BAB I
PENDAHULUAN
A. Latar
Belakang
Melihat kehidupan
sekarang perlu kiranya kita mengetahui akad dalam muammalah yang sekarang ini
akan kita bahas adalah wakalah (perwakilan), yang semuanya itu sudah ada dan
diatur dalam al Qur’an, Hadits, maupun dalam kitab-kitab klasik yang telah
dibuat oleh ulam terdahulu. Untuk mengetahui tentang hukm wakalah,
sumber-sumber hukum wakalah, dan bagaimana seharusnya wakalah diaplikasikan
dalam kehidupan kita.
Wakalah sangat berperan penting dalam kehidupan
sehari-hari. Karena wakalah dapat membantu seesorang dalam melakukan pekerjaan
yang tidak dapat dilakukan oleh orang tersebut, tetapi pekerjaan tersebut masih
tetap berjalan seperti layaknya yang telah direncanakan. Hukum wakalah adalah
boleh, karena wakalah dianggap sebagai sikap tolong-menolong antar sesama,
selama wakalah tersebut bertujuan kepada kebaikan.
B.

■ **Data yang Diberikan**
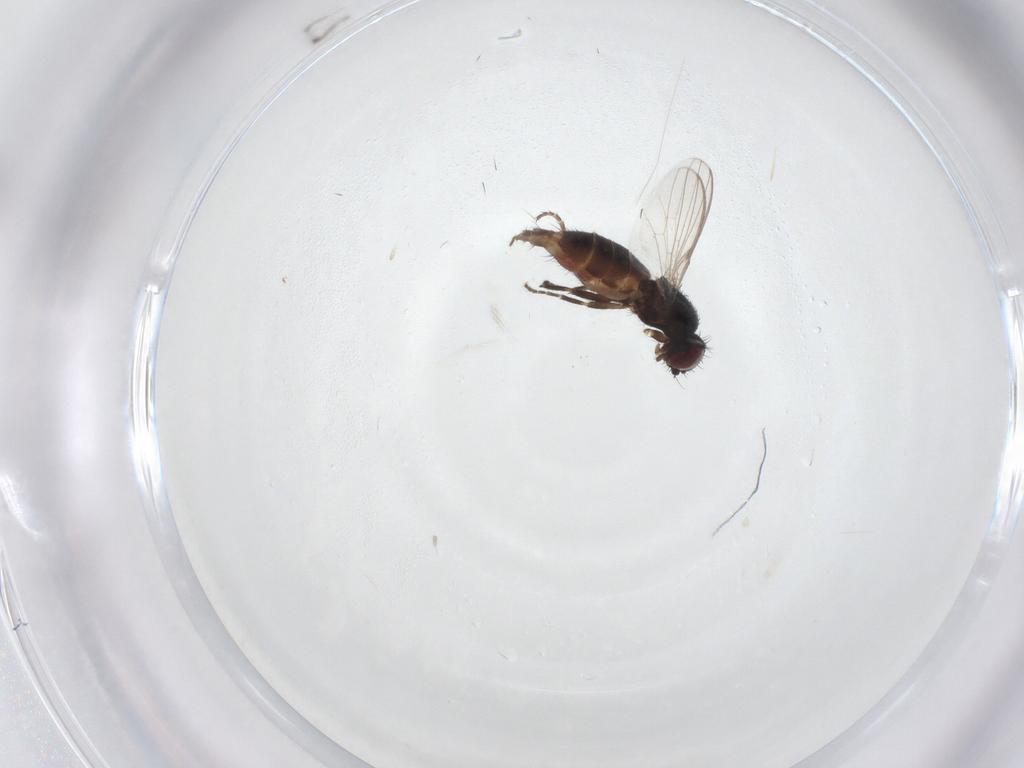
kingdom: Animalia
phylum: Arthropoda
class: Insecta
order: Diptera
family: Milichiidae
---
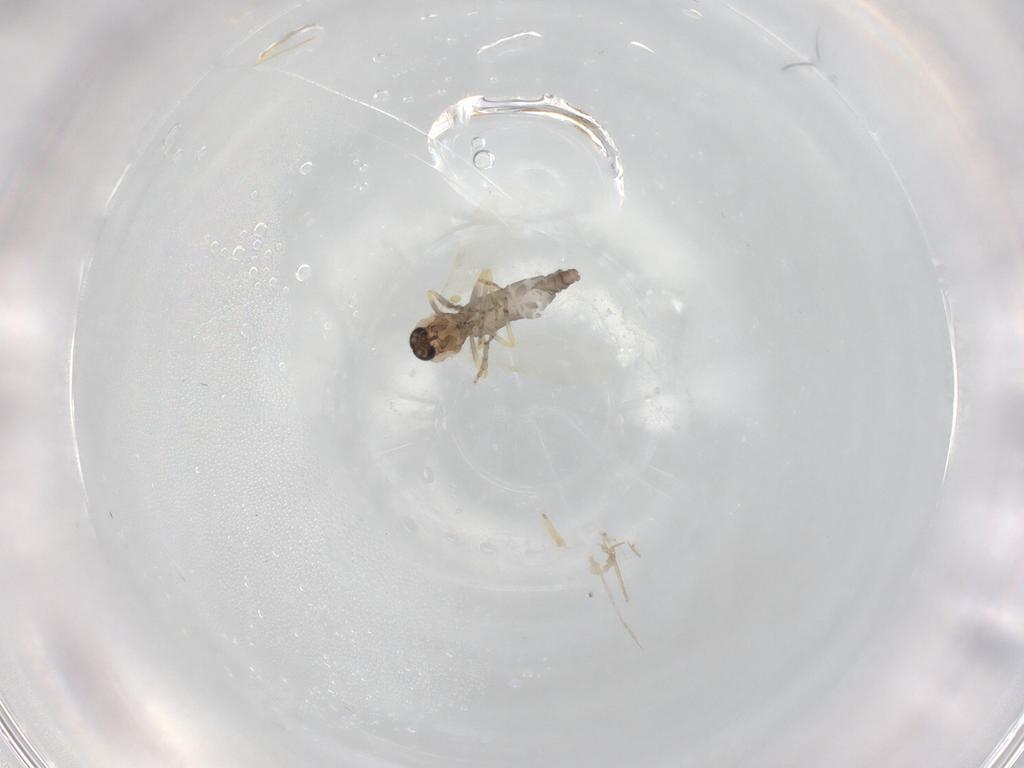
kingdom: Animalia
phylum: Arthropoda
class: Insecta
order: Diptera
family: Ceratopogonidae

■ **Tugas yang Dikerjakan**
- A) Menurut teks tentang wakalah, apa hukum wakalah?
- B) Salin kata demi kata bagian teks tentang wakalah yang dimulai dari "Wakalah sangat berperan" dan berakhir pada "bertujuan kepada kebaikan.".

■ **Hasil Berurutan**
- A) Hukum wakalah adalah boleh, selama wakalah tersebut bertujuan kepada kebaikan.

- B)
Wakalah sangat berperan penting dalam kehidupan
sehari-hari. Karena wakalah dapat membantu seesorang dalam melakukan pekerjaan
yang tidak dapat dilakukan oleh orang tersebut, tetapi pekerjaan tersebut masih
tetap berjalan seperti layaknya yang telah direncanakan. Hukum wakalah adalah
boleh, karena wakalah dianggap sebagai sikap tolong-menolong antar sesama,
selama wakalah tersebut bertujuan kepada kebaikan.